Cyberattacks on Adobe Coldfusion and Oracle Agile PLM observed
The US IT security authority CISA warns of ongoing attacks on Adobe Coldfusion and Oracle Agile PLM.
(Image: Erstellt mit KI in Bing Designer durch heise online / dmk)
The US cybersecurity authority CISA says it has observed attacks on vulnerabilities in Adobe Coldfusion and Oracle Agile Product Lifecycle Management (PLM). Some vulnerabilities are very old and updates are available.

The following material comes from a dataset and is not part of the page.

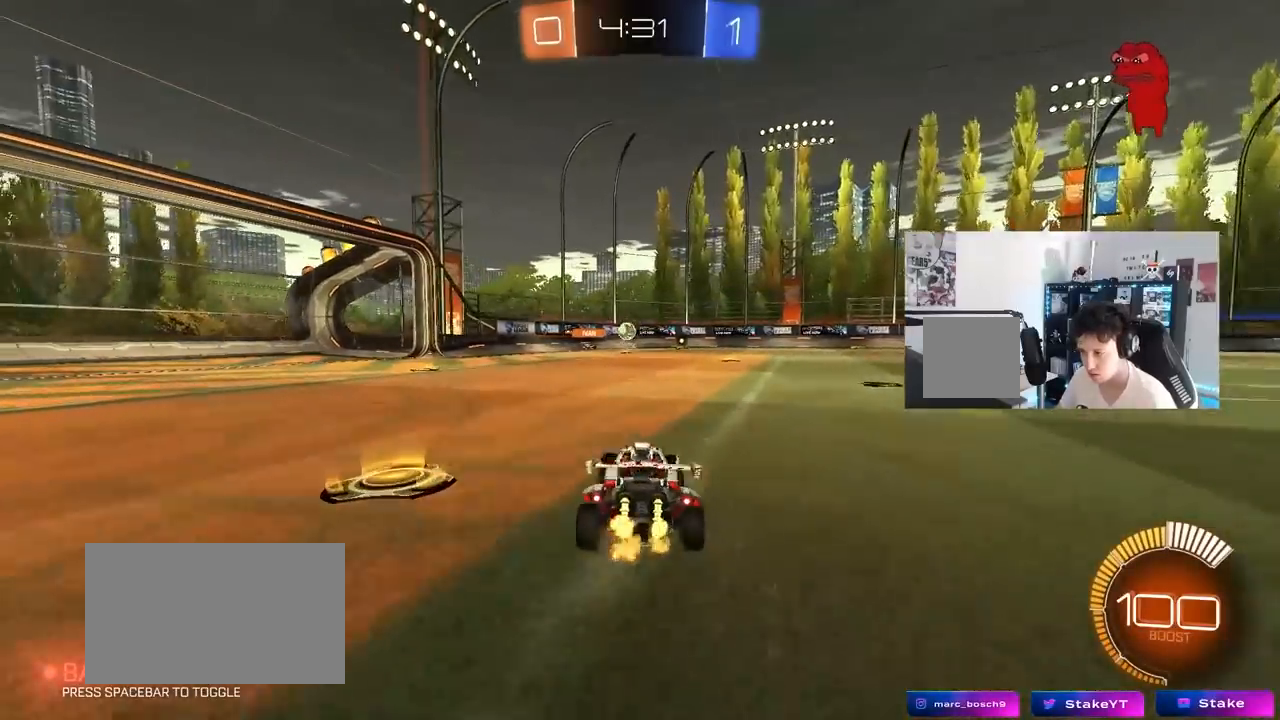
{"keys": ["w"], "mouse": [], "mouse_move": "still", "events": [[400, "a", "up"]]}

In one of CISA's short and concise warnings, the authority only lists the vulnerabilities that it has recently and currently observed being attacked. The vulnerability abused by attackers in Adobe Coldfusion concerns the Apache BlazeDS library supplied with the program. This contains an “important” Java deserialization vulnerability (CVE-2017-3066). Adobe has not published any further information on the vulnerability, and there is also no classification with a CVSS value. However, the company already patched it in April 2017 with a hotfix for Coldfusion 10, 11 and 2016.
Oracle Agile PLM vulnerability under attack
The vulnerability in Oracle Agile Product Lifecycle Management (PLM) exploited in the wild, on the other hand, has been known for a year. CISA describes it in its announcement as a deserialization vulnerability, but the vulnerability description itself makes it clear that attackers can simply abuse the vulnerability in Oracle Agile PLM 9.3.6 with HTTP access and low privileges to completely take over an Oracle Agile PLM instance (CVE-2024-20953, CVSS 8.8, risk “high”).
Videos by heise
CISA does not explain how the attacks work and what their scope or impact is. IT managers should update their systems now at the latest.
IT managers can hardly rest: just last weekend, CISA warned of ongoing attacks on Palo Alto Networks PAN-OS and the Craft CMS. However, the exploited vulnerabilities were much more recent, and those in PAN-OS had only been known for about a week. However, this shows that admins really do need to install available updates very promptly in order to best protect the networks they manage against cyberattacks.